**Task description:**
Give back the entries exactly, ending with the "befindet sich der" line.

**Data provided:**
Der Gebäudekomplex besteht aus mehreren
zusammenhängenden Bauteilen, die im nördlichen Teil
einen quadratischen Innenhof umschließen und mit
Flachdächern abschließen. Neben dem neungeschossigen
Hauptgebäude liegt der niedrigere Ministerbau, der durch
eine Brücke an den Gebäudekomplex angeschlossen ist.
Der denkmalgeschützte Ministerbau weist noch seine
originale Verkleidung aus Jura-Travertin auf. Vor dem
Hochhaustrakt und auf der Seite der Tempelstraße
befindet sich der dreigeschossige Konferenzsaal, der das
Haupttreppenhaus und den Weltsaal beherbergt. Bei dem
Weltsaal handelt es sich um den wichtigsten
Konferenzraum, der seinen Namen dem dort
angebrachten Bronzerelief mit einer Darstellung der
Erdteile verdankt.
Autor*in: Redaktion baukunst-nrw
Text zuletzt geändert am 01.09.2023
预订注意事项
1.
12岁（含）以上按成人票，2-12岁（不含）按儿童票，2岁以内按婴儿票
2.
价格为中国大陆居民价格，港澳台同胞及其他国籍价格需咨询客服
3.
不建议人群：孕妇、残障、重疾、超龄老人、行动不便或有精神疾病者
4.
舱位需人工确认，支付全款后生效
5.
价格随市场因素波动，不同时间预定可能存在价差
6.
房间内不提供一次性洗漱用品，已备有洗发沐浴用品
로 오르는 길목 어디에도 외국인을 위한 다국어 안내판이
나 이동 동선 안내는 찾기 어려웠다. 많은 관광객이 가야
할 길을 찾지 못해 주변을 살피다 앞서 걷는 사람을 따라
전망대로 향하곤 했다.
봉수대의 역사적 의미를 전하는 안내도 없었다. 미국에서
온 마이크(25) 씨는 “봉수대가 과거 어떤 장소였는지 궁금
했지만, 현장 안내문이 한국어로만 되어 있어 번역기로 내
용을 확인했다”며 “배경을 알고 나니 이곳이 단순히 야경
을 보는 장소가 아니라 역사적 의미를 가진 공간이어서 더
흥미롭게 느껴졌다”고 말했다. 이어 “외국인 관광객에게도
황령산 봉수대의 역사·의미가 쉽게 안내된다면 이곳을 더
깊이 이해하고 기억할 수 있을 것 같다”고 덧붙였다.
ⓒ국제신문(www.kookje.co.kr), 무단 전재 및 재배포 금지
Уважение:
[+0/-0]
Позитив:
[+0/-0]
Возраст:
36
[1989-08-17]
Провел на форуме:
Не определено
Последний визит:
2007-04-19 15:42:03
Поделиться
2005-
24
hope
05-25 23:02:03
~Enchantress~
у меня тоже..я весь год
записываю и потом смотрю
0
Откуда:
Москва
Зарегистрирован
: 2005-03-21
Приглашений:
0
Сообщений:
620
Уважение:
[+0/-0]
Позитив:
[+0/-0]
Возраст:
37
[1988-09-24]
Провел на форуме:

**Response to the exercise:**
Der Gebäudekomplex besteht aus mehreren
zusammenhängenden Bauteilen, die im nördlichen Teil
einen quadratischen Innenhof umschließen und mit
Flachdächern abschließen. Neben dem neungeschossigen
Hauptgebäude liegt der niedrigere Ministerbau, der durch
eine Brücke an den Gebäudekomplex angeschlossen ist.
Der denkmalgeschützte Ministerbau weist noch seine
originale Verkleidung aus Jura-Travertin auf. Vor dem
Hochhaustrakt und auf der Seite der Tempelstraße
befindet sich der dreigeschossige Konferenzsaal, der das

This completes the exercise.